John F. Kennedy had it right. With a network of deep and wide community support, we could move most of the patients in mental hospitals and release them to community programs (“The broken covenant’’). The dollars would follow the patient.
That’s where the system broke down. It was far too easy for elected leaders to cut an array of support programs.
I know this from painful experience, both professional and personal. For a dozen years, I directed a halfway house in Colorado for mentally ill young adults slipping toward hospitalization. Then, seeing how disjointed our mental health system was, I spearheaded reforms that coordinated services for people with mental illness and, later, for the homeless.
As a child, I lived with a lobotomized paranoid schizophrenic brother who muttered that I was a “vicious killer’’ whose “eyes can kill, eyes can kill.’’ As a parent, I cared for a child terrified by wolves in the swimming pool, bugs crawling up her arms, and legions of devils flying toward her. Hallucinations are real — and often cruel.
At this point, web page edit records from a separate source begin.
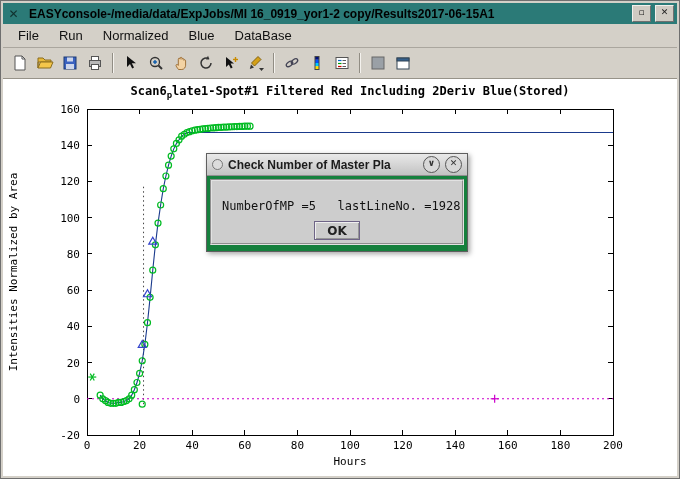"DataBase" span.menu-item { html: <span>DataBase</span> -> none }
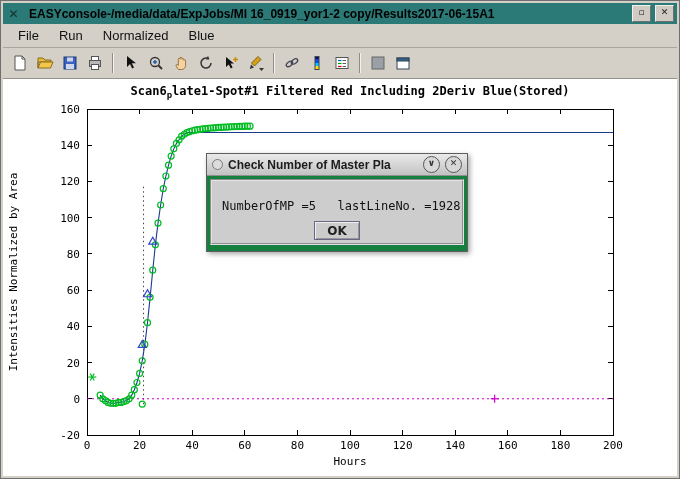"Check Number of Master Pla" .dialog { background: #15803d -> #f0abfc; top: 74px -> 86px }
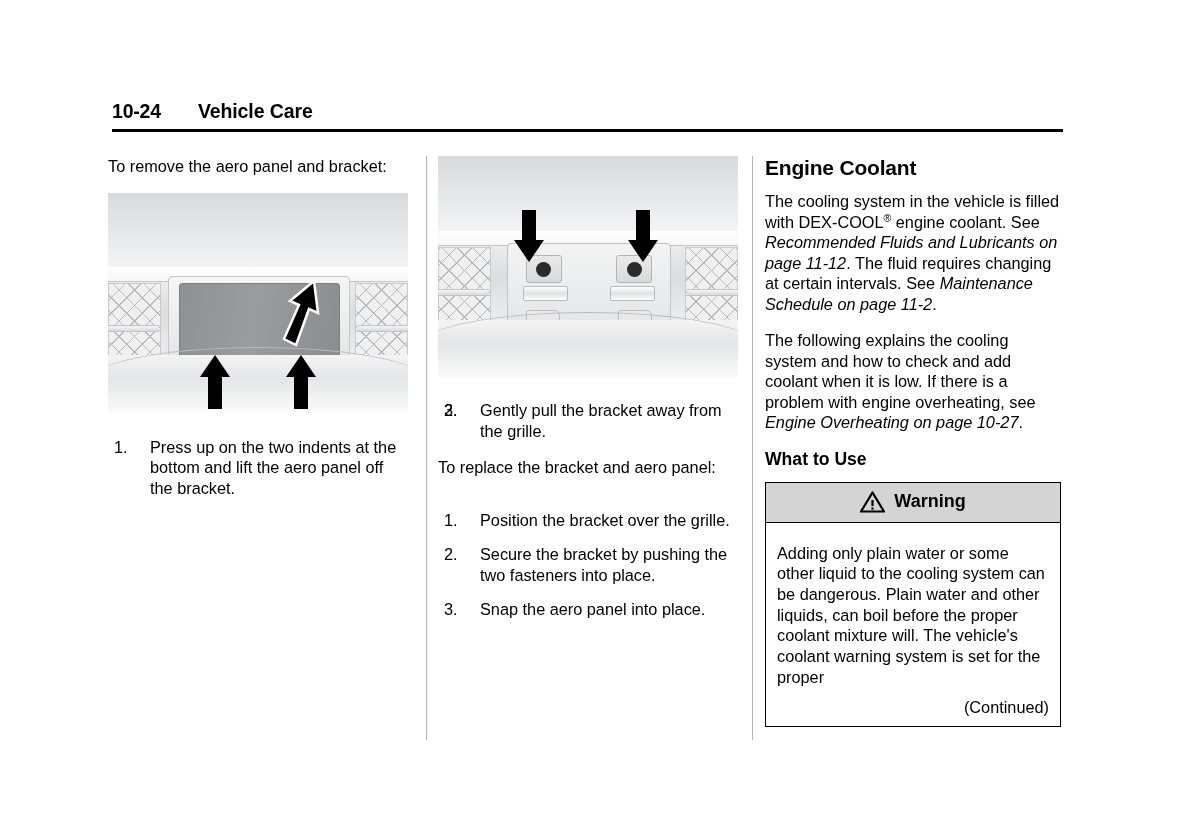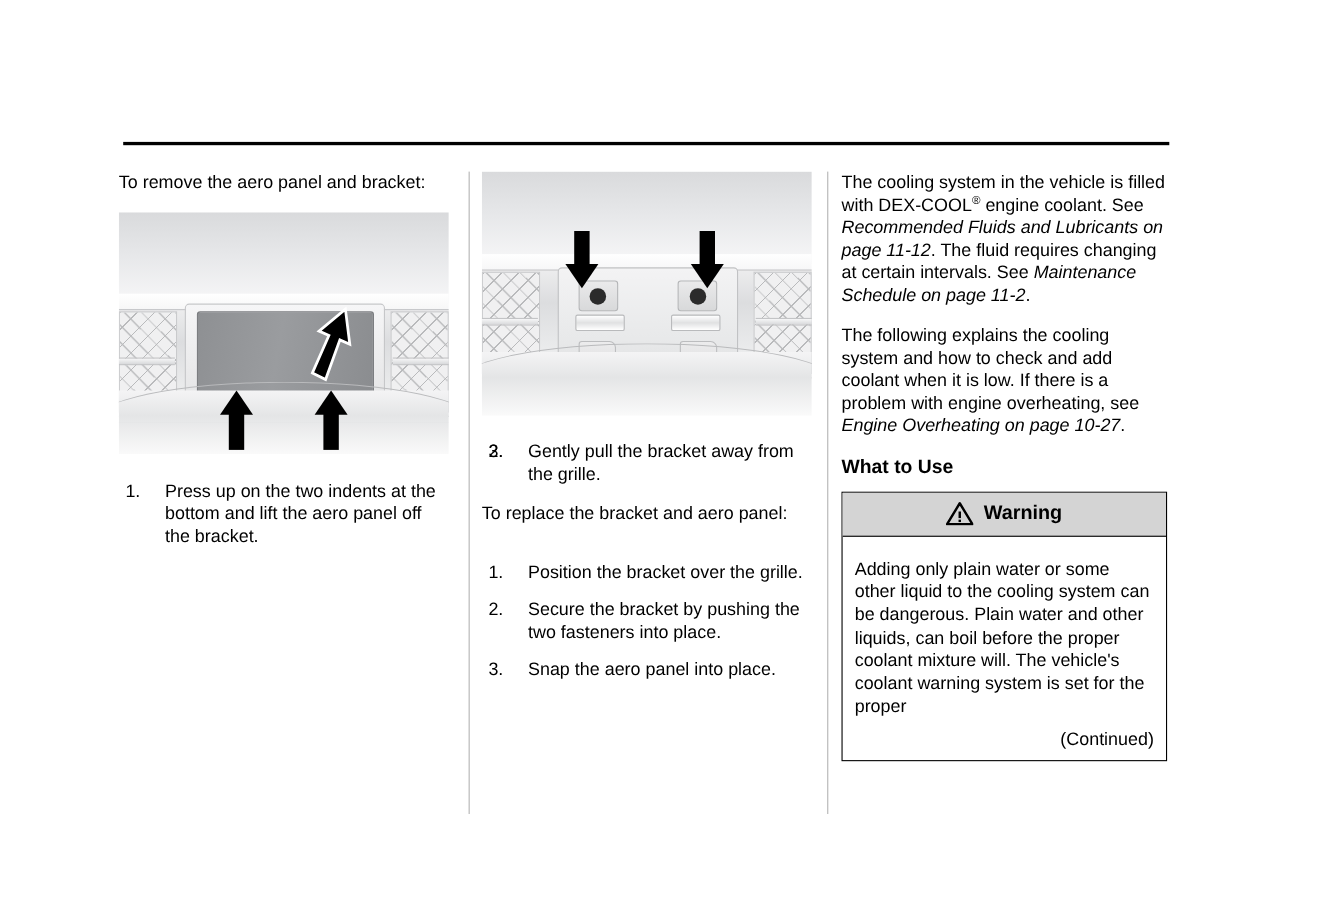"10-24" div.header { html: none -> <div> <div> <span>10-24</span> <span>Vehicle Care</span> </div> </div> }
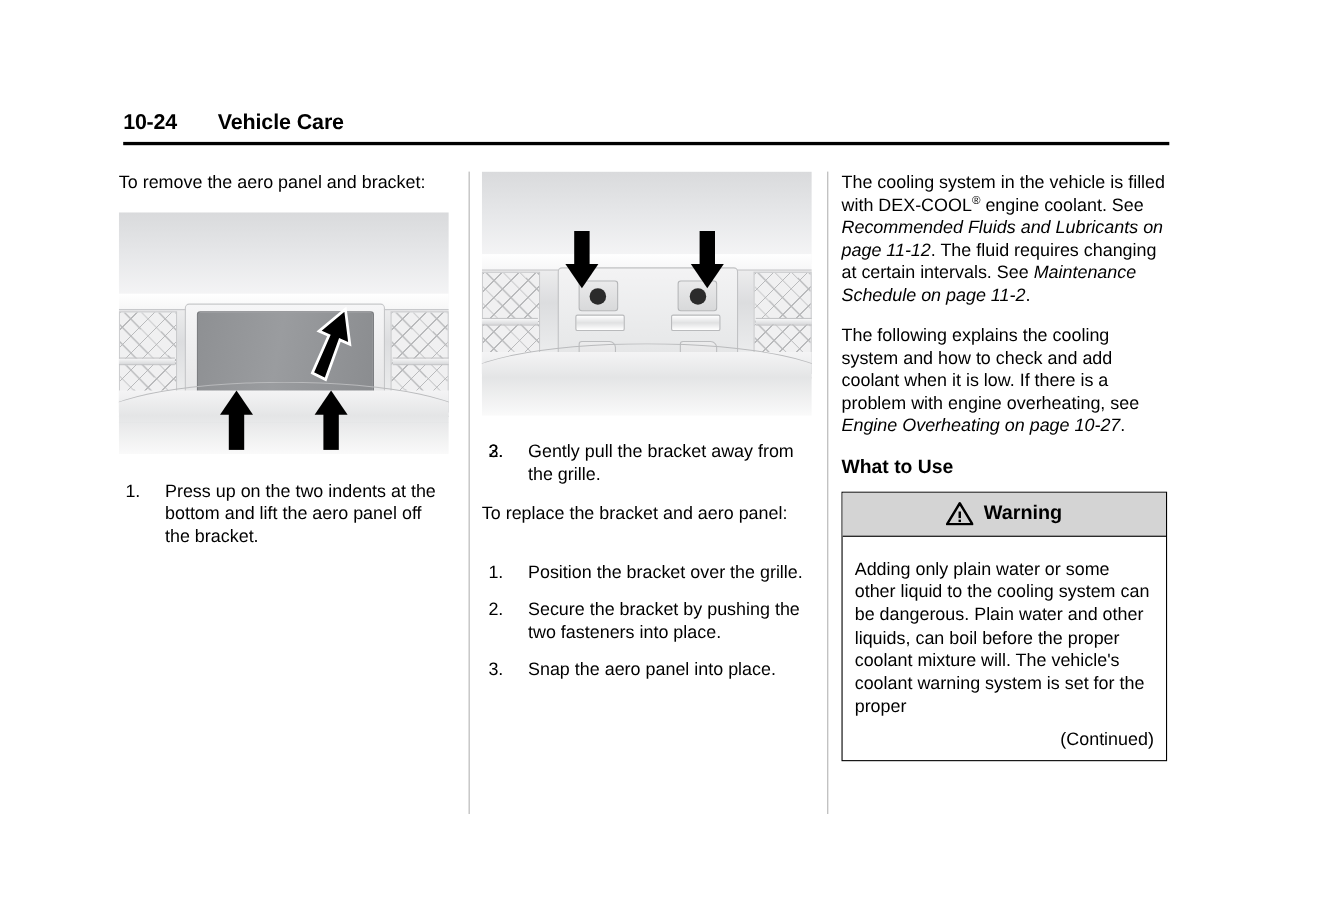"Engine Coolant" h2.heading { html: none -> <h2>Engine Coolant</h2> }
Violence involving mental illness generates headlines. But we’re more likely to find mentally ill people huddling in a corner, much more dangerous to themselves than they are to others.
In Massachusetts, with our disastrous policy choices, we’ve traded the shackles of institutions for the butcher knives wielded by people who aren’t getting the care they need. Unlike other illnesses, the sicker our mentally ill neighbors, parents, roommates, and colleagues are, the less likely they are to seek help. So the money we think we’re saving is spent on shelters, jails, and emergency rooms. But we can’t hide from this problem anymore. The spotlight is on us.
Swanee Hunt
Cambridge
The writer, a former US ambassador to Austria, is the Eleanor Roosevelt lecturer in public policy at Harvard University.